Temiz hava hakkı, insanların sağlıklı ve sürdürülebilir bir yaşam sürdürebilmeleri için zararlı kimyasallardan, toksinlerden ve diğer kirletici unsurlardan arındırılmış bir havayı soluma hakkını ifade eder. Bu hak, temel insan haklarından biri olarak kabul edilmekte ve Dünya Sağlık Örgütü (WHO) gibi uluslararası kuruluşlar tarafından savunulmaktadır. Ancak, dünya genelinde hava kirliliği ciddi bir sorun olmaya devam ediyor.
Dünya Sağlık Örgütü’nün (WHO) 2021 yılında güncellediği hava kalitesi kılavuz değerlerine göre, dünya nüfusunun yaklaşık yüzde 99’u bu sınırların üzerinde kirli hava soluyor. Aynı yılın Eylül ayında WHO, Hava Kalitesi Kılavuzu’nu küresel ölçekte güncelledi. Böylece soluduğumuz havadaki kaba partikül madde (PM10), ince partikül madde (PM2,5), azotdioksit, ozon ve karbonmonoksit (CO) yoğunluklarında sağlık için aşılmaması gereken kılavuz değerler aşağı çekilmiş oldu. Temiz Hava Hakkı Platformu’nun yayımlandığı 2022 Kara Rapor’unda yer alan bilgiye göre günümüzde dünya genelinde ince partikül madde nedeniyle 1 milyondan fazla ölüm yaşanırken WHO hiçbir kirleticiye; özellikle ince partikül maddeye maruz kalma durumunda güvenli bir sınır değerin olmadığını belirtiyor. WHO’ya göre, eğer belirlenen kılavuz değer (5 µg/m3) dünya genelinde uygulanırsa ince partikül maddeye maruz kalma nedeniyle yaşanan erken ölümlerin yüzde 80’i engellenebilecek.

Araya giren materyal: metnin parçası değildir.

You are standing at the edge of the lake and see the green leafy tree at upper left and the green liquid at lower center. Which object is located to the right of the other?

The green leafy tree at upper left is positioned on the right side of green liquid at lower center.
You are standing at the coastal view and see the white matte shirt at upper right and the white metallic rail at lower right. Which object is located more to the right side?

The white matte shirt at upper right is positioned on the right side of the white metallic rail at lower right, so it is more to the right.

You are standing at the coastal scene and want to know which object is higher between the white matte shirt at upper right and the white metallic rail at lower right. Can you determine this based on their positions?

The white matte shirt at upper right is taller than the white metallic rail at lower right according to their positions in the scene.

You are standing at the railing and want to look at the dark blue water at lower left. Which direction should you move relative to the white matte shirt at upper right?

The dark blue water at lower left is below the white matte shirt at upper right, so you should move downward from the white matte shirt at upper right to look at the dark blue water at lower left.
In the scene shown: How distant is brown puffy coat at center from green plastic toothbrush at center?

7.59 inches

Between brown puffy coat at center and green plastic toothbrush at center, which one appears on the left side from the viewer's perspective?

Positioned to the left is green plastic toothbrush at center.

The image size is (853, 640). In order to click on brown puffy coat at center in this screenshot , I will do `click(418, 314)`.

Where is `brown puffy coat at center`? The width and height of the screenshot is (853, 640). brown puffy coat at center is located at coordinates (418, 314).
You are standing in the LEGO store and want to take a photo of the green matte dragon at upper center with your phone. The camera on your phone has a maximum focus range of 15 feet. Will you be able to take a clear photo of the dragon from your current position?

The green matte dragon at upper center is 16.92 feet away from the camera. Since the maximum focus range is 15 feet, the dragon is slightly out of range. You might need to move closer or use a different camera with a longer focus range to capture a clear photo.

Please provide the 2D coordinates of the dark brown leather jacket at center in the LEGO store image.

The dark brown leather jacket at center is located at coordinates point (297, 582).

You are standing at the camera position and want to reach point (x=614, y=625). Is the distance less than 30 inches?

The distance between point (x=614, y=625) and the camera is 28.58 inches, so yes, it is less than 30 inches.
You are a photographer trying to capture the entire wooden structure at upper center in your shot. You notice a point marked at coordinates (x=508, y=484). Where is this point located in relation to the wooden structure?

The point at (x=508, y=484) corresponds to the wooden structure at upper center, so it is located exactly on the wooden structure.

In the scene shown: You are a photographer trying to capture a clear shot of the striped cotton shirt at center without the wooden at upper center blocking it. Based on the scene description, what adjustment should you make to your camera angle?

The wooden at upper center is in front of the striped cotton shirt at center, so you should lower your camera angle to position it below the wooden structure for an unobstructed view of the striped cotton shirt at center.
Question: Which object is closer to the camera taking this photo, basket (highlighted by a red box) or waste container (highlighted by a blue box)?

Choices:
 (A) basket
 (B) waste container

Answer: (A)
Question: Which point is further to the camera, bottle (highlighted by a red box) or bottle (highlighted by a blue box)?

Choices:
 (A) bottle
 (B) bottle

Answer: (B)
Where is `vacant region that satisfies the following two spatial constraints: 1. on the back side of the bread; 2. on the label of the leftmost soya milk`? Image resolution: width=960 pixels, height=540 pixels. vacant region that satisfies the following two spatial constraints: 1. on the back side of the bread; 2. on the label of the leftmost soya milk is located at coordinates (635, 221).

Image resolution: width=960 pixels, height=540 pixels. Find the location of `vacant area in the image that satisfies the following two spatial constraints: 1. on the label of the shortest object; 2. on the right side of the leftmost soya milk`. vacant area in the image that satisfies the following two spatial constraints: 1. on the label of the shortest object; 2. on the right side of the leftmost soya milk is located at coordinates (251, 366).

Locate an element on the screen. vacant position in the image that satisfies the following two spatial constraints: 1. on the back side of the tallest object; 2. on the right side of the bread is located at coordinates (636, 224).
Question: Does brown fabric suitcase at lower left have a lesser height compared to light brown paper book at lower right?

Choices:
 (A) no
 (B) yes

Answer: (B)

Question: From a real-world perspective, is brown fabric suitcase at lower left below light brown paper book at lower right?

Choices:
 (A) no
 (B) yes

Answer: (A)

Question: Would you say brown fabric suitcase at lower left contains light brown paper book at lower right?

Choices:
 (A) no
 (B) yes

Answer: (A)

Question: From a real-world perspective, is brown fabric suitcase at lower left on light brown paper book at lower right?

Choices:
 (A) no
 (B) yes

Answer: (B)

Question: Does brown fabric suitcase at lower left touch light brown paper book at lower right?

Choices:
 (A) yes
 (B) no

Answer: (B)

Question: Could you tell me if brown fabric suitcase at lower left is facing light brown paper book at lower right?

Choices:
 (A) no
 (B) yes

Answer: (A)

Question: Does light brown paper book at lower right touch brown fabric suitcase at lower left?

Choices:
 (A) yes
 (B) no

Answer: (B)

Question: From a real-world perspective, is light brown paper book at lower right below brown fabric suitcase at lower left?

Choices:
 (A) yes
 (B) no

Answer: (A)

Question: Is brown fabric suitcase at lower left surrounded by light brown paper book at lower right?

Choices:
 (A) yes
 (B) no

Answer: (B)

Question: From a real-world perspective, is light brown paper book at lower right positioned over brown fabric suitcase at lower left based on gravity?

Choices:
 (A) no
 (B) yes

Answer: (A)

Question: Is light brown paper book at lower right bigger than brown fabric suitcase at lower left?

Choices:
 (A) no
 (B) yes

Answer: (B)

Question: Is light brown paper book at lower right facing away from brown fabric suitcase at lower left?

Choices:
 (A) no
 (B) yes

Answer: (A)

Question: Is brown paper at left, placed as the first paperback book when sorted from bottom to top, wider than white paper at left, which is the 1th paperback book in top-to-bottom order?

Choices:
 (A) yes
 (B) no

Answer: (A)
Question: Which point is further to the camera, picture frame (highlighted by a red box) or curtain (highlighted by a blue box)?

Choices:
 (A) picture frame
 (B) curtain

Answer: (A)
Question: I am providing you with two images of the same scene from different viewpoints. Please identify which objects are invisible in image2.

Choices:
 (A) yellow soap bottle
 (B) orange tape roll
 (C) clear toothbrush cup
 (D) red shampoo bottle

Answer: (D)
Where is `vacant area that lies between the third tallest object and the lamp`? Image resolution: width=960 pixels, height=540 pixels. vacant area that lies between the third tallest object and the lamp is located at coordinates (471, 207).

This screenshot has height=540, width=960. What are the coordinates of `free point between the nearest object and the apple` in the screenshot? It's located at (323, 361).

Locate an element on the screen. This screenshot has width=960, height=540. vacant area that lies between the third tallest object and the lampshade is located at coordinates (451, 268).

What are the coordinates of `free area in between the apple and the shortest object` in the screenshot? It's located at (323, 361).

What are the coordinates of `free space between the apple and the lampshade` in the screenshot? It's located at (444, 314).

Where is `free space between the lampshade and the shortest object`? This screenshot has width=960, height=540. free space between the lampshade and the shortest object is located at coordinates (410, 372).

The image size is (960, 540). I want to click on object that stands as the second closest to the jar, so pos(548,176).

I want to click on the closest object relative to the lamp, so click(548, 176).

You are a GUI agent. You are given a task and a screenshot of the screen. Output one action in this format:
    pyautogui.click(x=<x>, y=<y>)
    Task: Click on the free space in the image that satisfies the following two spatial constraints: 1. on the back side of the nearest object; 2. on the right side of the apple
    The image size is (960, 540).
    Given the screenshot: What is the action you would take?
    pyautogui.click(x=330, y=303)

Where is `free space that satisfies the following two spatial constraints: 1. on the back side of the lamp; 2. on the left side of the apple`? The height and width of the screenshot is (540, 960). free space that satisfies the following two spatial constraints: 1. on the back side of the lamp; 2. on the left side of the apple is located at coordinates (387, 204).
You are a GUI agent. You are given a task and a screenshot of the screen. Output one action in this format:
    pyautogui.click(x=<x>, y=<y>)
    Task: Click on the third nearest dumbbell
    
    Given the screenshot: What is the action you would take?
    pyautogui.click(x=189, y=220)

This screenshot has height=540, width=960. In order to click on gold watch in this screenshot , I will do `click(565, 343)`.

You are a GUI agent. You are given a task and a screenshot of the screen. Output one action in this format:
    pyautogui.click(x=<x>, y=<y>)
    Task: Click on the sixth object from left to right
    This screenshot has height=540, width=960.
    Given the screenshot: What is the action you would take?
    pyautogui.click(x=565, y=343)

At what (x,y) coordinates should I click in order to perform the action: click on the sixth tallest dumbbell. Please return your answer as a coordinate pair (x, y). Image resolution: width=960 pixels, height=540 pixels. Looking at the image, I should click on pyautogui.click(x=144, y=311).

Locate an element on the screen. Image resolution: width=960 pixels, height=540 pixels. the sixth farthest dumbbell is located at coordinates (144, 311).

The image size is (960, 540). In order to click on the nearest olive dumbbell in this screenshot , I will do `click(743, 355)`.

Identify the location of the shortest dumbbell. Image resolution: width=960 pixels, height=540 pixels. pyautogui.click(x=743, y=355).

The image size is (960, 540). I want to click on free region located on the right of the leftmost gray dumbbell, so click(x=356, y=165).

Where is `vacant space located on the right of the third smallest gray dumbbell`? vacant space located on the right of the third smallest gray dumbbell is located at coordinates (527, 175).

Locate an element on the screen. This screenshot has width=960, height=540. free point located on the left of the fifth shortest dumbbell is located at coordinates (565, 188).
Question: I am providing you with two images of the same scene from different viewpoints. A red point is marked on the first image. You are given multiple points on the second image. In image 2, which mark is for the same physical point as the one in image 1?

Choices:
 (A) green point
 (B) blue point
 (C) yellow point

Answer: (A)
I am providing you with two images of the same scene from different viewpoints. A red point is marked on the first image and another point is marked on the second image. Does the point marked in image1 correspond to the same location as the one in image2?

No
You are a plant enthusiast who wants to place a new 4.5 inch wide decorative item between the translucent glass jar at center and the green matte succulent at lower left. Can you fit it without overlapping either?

Hava kirliliği değerlerine bakıldığında Türkiye’de de durum benzer. İsviçre merkezli hava kalitesi teknolojisi şirketi IQAir’ın World Air Quality 2024 raporuna göre Türkiye’deki hava kirliliği, ince partikül madde ortalaması 20,3 ile WHO’nun belirlediği sınırların yaklaşık 4 kat üzerinde.
Hava Kirliliği, Ölüm Nedenleri Sıralamasında 2. Sırada
WHO Avrupa Bölgesi’nin Temmuz 2023’te yayımladığı son rapora göre, 2019 yılında bölge nüfusunun %97’si WHO kılavuz sınırlarını aşan hava kirliliği seviyelerine maruz kalır durumda. Sadece Avrupa bölgesinde, çevresel ve evsel hava kirliliği 723 bin erken ölüme yol açtı. Bu sayı, dünya genelinde kirlilikle bağlantılı toplam 6,7 milyon ölümün bir parçasını oluşturuyor. Doğu Avrupa, Asya ve Sahra Altı Afrika ülkeleri ise diğer bölgelere kıyasla daha ciddi şekilde etkileniyor.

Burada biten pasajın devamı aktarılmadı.